DIRECTIONS FOR THIS TASK | Please give back the listing below word for word and drop any images.

COLLECTED DATA |
- - - -

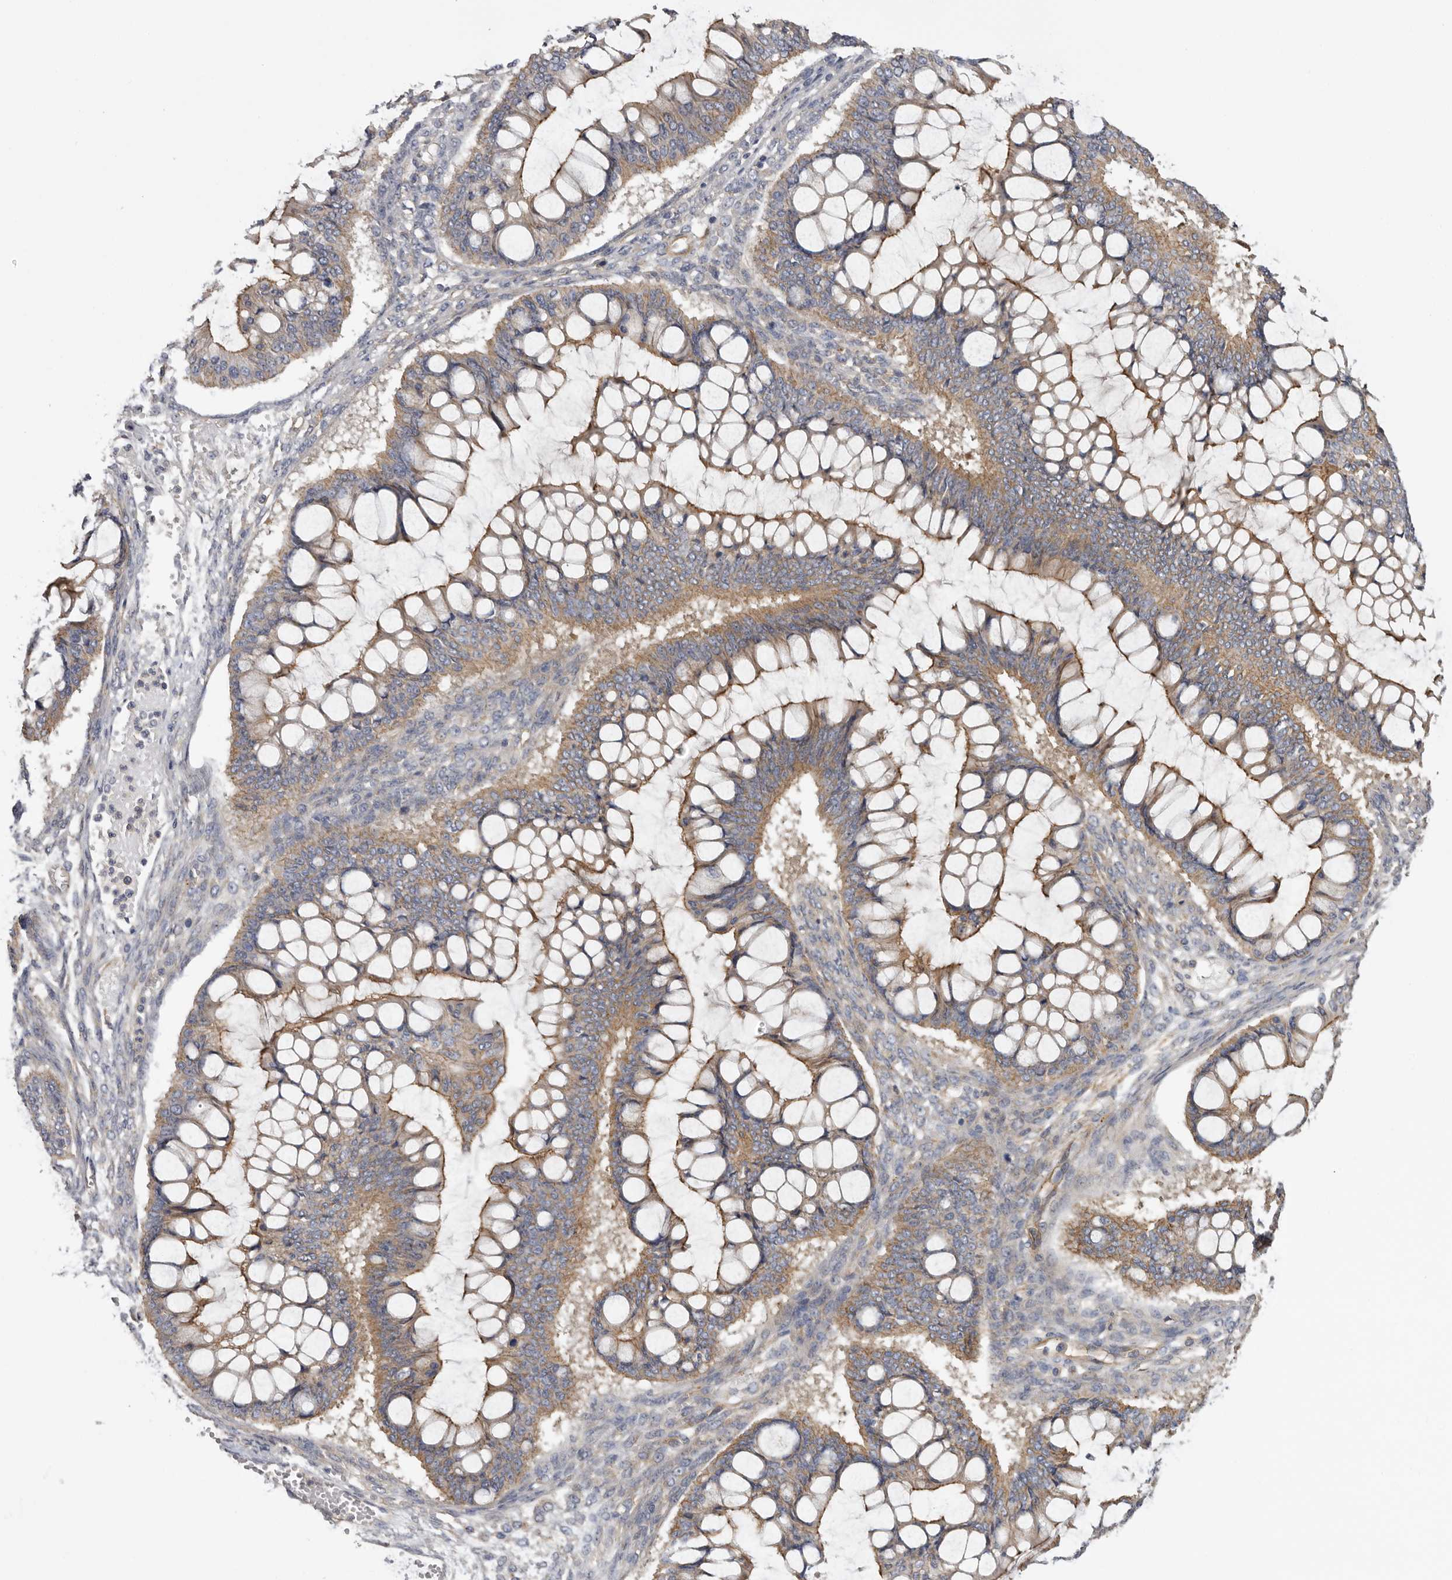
{"staining": {"intensity": "moderate", "quantity": ">75%", "location": "cytoplasmic/membranous"}, "tissue": "ovarian cancer", "cell_type": "Tumor cells", "image_type": "cancer", "snomed": [{"axis": "morphology", "description": "Cystadenocarcinoma, mucinous, NOS"}, {"axis": "topography", "description": "Ovary"}], "caption": "Approximately >75% of tumor cells in human ovarian mucinous cystadenocarcinoma demonstrate moderate cytoplasmic/membranous protein expression as visualized by brown immunohistochemical staining.", "gene": "INKA2", "patient": {"sex": "female", "age": 73}}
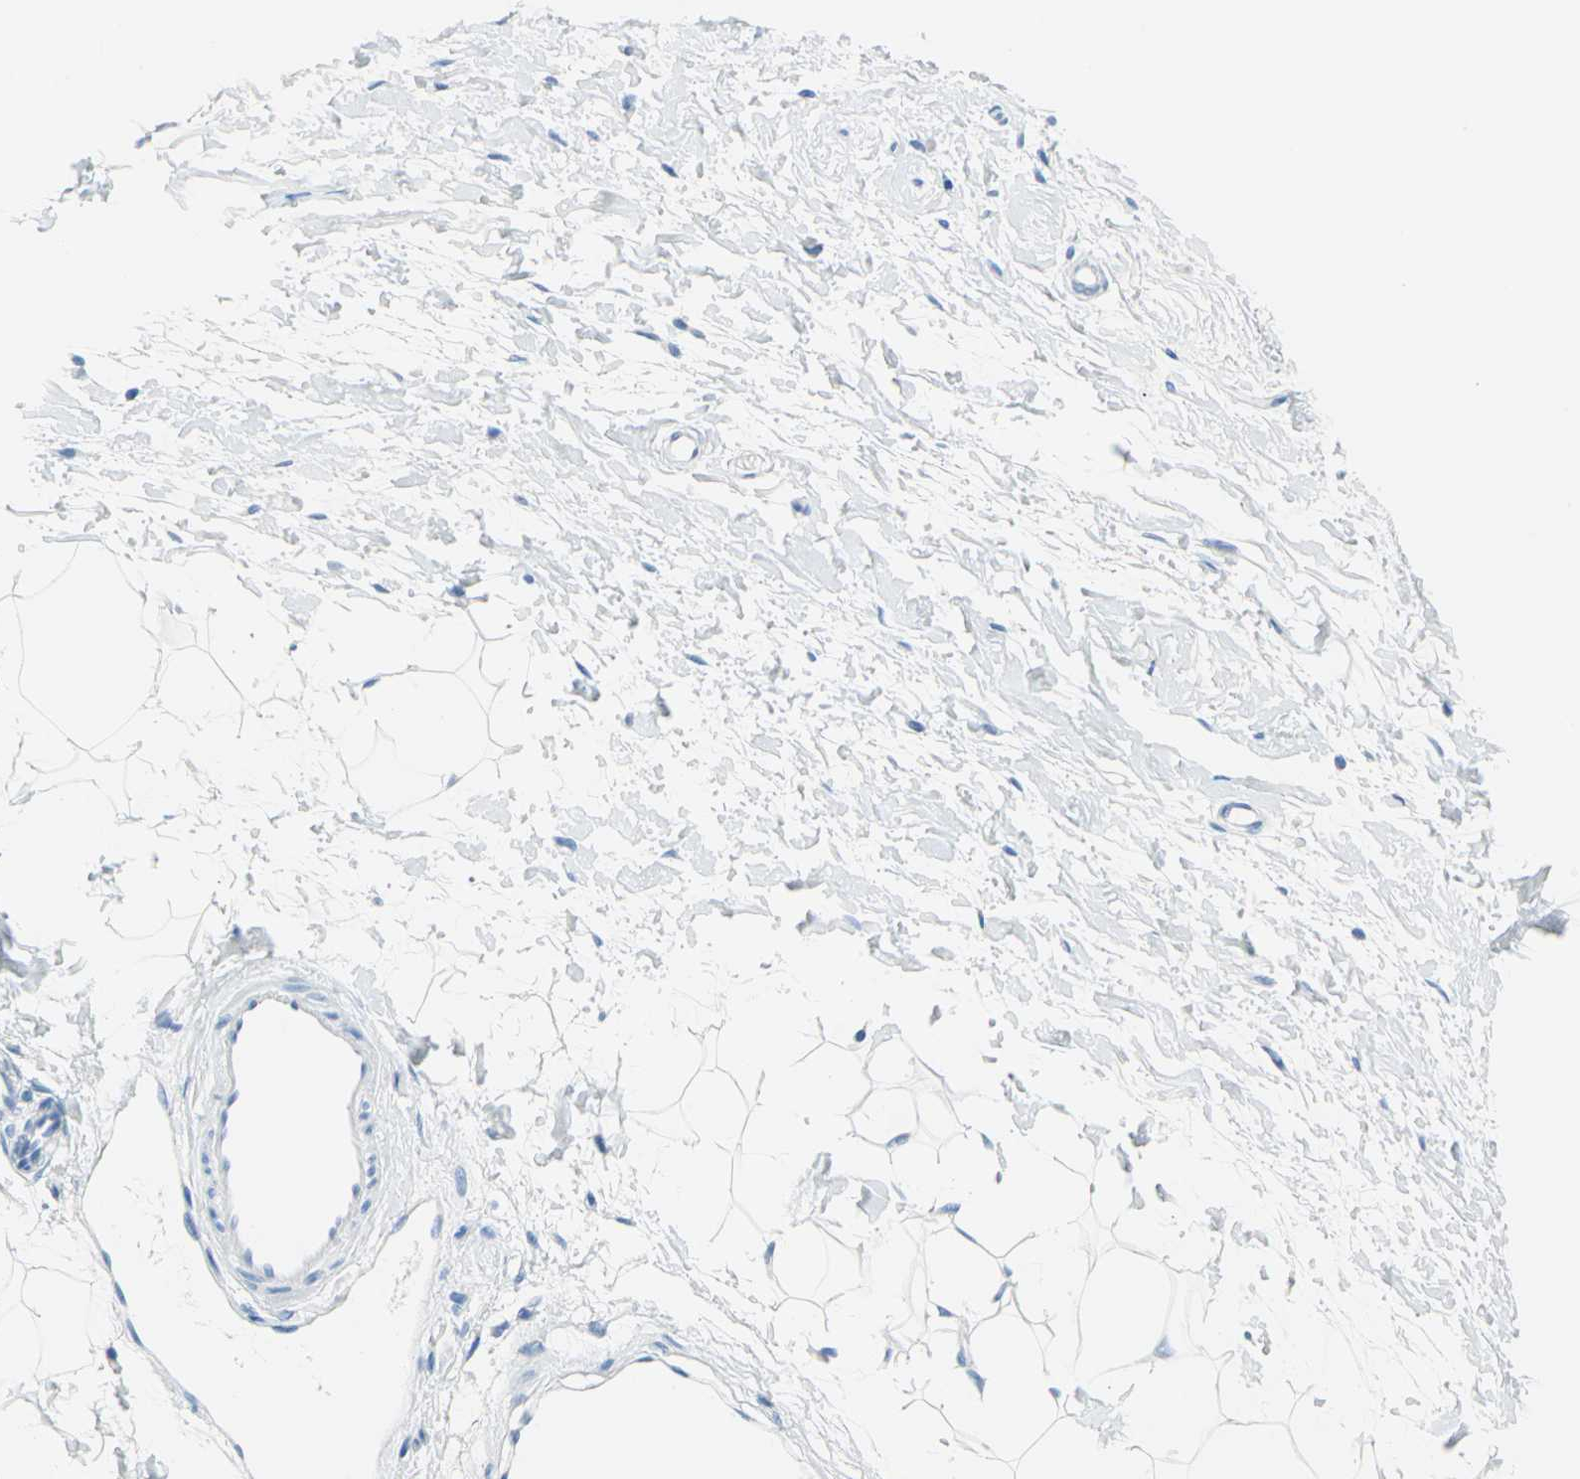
{"staining": {"intensity": "weak", "quantity": "25%-75%", "location": "cytoplasmic/membranous"}, "tissue": "breast cancer", "cell_type": "Tumor cells", "image_type": "cancer", "snomed": [{"axis": "morphology", "description": "Lobular carcinoma, in situ"}, {"axis": "morphology", "description": "Lobular carcinoma"}, {"axis": "topography", "description": "Breast"}], "caption": "Breast lobular carcinoma stained for a protein (brown) exhibits weak cytoplasmic/membranous positive expression in about 25%-75% of tumor cells.", "gene": "SFN", "patient": {"sex": "female", "age": 41}}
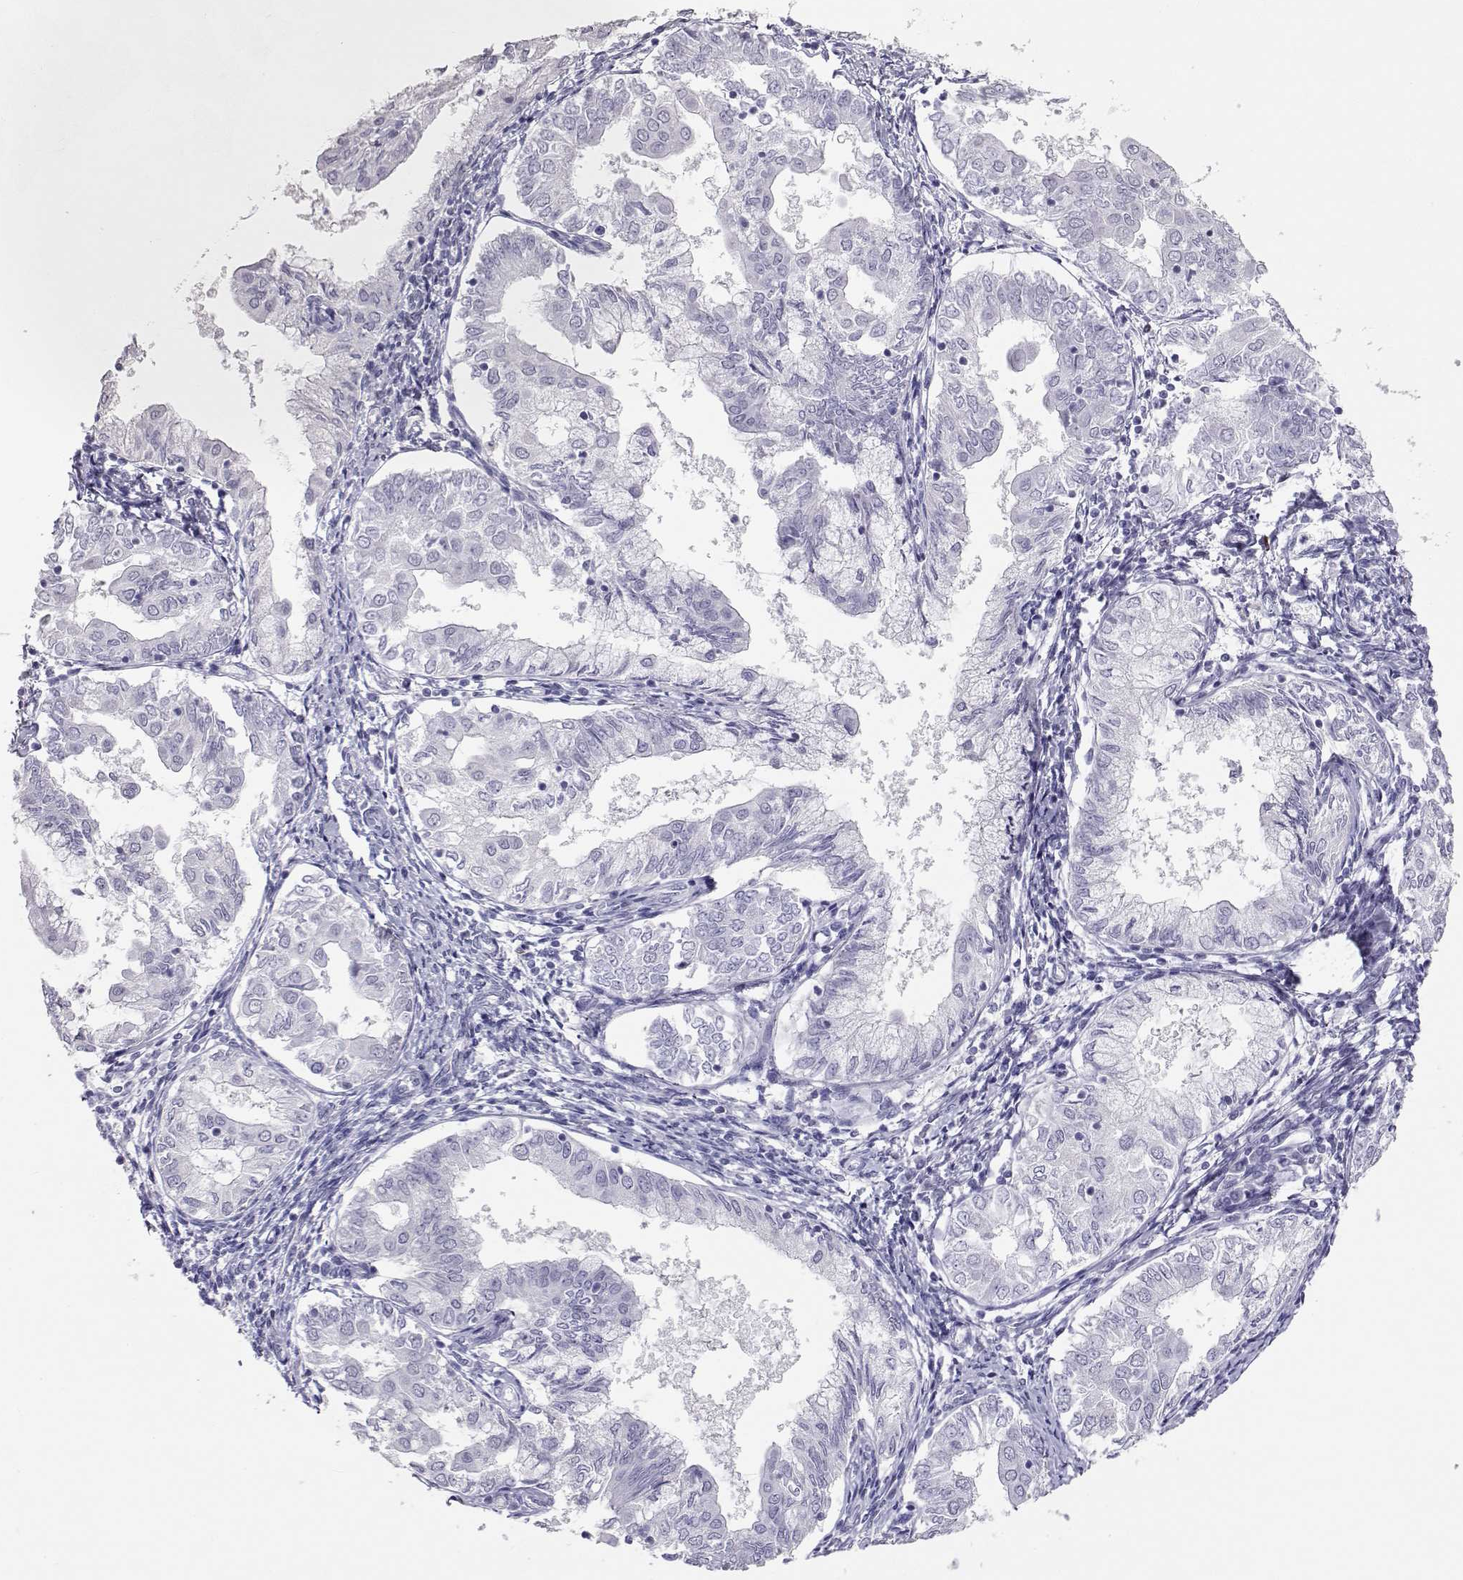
{"staining": {"intensity": "negative", "quantity": "none", "location": "none"}, "tissue": "endometrial cancer", "cell_type": "Tumor cells", "image_type": "cancer", "snomed": [{"axis": "morphology", "description": "Adenocarcinoma, NOS"}, {"axis": "topography", "description": "Endometrium"}], "caption": "Immunohistochemistry (IHC) histopathology image of neoplastic tissue: human endometrial cancer (adenocarcinoma) stained with DAB shows no significant protein staining in tumor cells.", "gene": "PMCH", "patient": {"sex": "female", "age": 68}}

- - - -

TASK SOLUTION |
{"staining": {"intensity": "moderate", "quantity": ">75%", "location": "cytoplasmic/membranous"}, "tissue": "ovarian cancer", "cell_type": "Tumor cells", "image_type": "cancer", "snomed": [{"axis": "morphology", "description": "Cystadenocarcinoma, mucinous, NOS"}, {"axis": "topography", "description": "Ovary"}], "caption": "Approximately >75% of tumor cells in human ovarian mucinous cystadenocarcinoma demonstrate moderate cytoplasmic/membranous protein expression as visualized by brown immunohistochemical staining.", "gene": "INKA2", "patient": {"sex": "female", "age": 73}}
{"staining": {"intensity": "weak", "quantity": "25%-75%", "location": "cytoplasmic/membranous"}, "tissue": "breast cancer", "cell_type": "Tumor cells", "image_type": "cancer", "snomed": [{"axis": "morphology", "description": "Lobular carcinoma, in situ"}, {"axis": "morphology", "description": "Lobular carcinoma"}, {"axis": "topography", "description": "Breast"}], "caption": "Breast lobular carcinoma stained for a protein (brown) exhibits weak cytoplasmic/membranous positive expression in about 25%-75% of tumor cells.", "gene": "SFN", "patient": {"sex": "female", "age": 41}}
{"staining": {"intensity": "negative", "quantity": "none", "location": "none"}, "tissue": "endometrial cancer", "cell_type": "Tumor cells", "image_type": "cancer", "snomed": [{"axis": "morphology", "description": "Adenocarcinoma, NOS"}, {"axis": "topography", "description": "Endometrium"}], "caption": "Immunohistochemistry (IHC) histopathology image of neoplastic tissue: human endometrial cancer (adenocarcinoma) stained with DAB shows no significant protein staining in tumor cells.", "gene": "PMCH", "patient": {"sex": "female", "age": 68}}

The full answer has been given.